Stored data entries
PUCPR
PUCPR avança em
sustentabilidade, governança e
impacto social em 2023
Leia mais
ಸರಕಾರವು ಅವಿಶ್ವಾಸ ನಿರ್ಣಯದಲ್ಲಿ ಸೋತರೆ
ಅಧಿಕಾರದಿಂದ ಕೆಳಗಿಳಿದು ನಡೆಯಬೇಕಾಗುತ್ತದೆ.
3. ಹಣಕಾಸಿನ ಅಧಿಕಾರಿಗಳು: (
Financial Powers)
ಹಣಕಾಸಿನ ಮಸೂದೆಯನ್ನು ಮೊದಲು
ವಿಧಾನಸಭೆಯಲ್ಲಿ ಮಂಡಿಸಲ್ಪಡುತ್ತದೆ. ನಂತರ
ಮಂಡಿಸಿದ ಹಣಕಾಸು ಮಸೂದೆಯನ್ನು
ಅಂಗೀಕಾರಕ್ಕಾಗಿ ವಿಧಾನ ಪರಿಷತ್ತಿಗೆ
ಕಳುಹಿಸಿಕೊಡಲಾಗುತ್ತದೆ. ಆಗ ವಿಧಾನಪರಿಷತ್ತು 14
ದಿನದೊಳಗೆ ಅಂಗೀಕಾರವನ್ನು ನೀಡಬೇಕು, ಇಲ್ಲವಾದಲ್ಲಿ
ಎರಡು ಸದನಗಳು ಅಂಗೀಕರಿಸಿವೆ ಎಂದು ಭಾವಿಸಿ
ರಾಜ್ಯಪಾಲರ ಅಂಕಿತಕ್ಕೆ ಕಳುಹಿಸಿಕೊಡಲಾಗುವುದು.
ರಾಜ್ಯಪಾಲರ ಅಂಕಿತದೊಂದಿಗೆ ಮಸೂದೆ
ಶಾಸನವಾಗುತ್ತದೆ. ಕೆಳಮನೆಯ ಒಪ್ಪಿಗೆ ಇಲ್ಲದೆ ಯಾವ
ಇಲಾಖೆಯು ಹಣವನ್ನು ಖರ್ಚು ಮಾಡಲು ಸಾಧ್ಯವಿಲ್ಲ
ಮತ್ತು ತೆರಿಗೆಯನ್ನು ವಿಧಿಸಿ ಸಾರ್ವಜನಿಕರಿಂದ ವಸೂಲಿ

==

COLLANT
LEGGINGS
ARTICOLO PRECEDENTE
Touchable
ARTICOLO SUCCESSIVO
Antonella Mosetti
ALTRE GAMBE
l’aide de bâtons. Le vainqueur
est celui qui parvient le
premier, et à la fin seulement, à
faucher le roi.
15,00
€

* _JOB_
Copy out, word for word, the part of the entries above that begins at the line with "impacto social em 2023" and ends at the line with "ಮತ್ತು ತೆರಿಗೆಯನ್ನು ವಿಧಿಸಿ ಸಾರ್ವಜನಿಕರಿಂದ ವಸೂಲಿ", including both.

* _THE ANSWER_
impacto social em 2023
Leia mais
ಸರಕಾರವು ಅವಿಶ್ವಾಸ ನಿರ್ಣಯದಲ್ಲಿ ಸೋತರೆ
ಅಧಿಕಾರದಿಂದ ಕೆಳಗಿಳಿದು ನಡೆಯಬೇಕಾಗುತ್ತದೆ.
3. ಹಣಕಾಸಿನ ಅಧಿಕಾರಿಗಳು: (
Financial Powers)
ಹಣಕಾಸಿನ ಮಸೂದೆಯನ್ನು ಮೊದಲು
ವಿಧಾನಸಭೆಯಲ್ಲಿ ಮಂಡಿಸಲ್ಪಡುತ್ತದೆ. ನಂತರ
ಮಂಡಿಸಿದ ಹಣಕಾಸು ಮಸೂದೆಯನ್ನು
ಅಂಗೀಕಾರಕ್ಕಾಗಿ ವಿಧಾನ ಪರಿಷತ್ತಿಗೆ
ಕಳುಹಿಸಿಕೊಡಲಾಗುತ್ತದೆ. ಆಗ ವಿಧಾನಪರಿಷತ್ತು 14
ದಿನದೊಳಗೆ ಅಂಗೀಕಾರವನ್ನು ನೀಡಬೇಕು, ಇಲ್ಲವಾದಲ್ಲಿ
ಎರಡು ಸದನಗಳು ಅಂಗೀಕರಿಸಿವೆ ಎಂದು ಭಾವಿಸಿ
ರಾಜ್ಯಪಾಲರ ಅಂಕಿತಕ್ಕೆ ಕಳುಹಿಸಿಕೊಡಲಾಗುವುದು.
ರಾಜ್ಯಪಾಲರ ಅಂಕಿತದೊಂದಿಗೆ ಮಸೂದೆ
ಶಾಸನವಾಗುತ್ತದೆ. ಕೆಳಮನೆಯ ಒಪ್ಪಿಗೆ ಇಲ್ಲದೆ ಯಾವ
ಇಲಾಖೆಯು ಹಣವನ್ನು ಖರ್ಚು ಮಾಡಲು ಸಾಧ್ಯವಿಲ್ಲ
ಮತ್ತು ತೆರಿಗೆಯನ್ನು ವಿಧಿಸಿ ಸಾರ್ವಜನಿಕರಿಂದ ವಸೂಲಿ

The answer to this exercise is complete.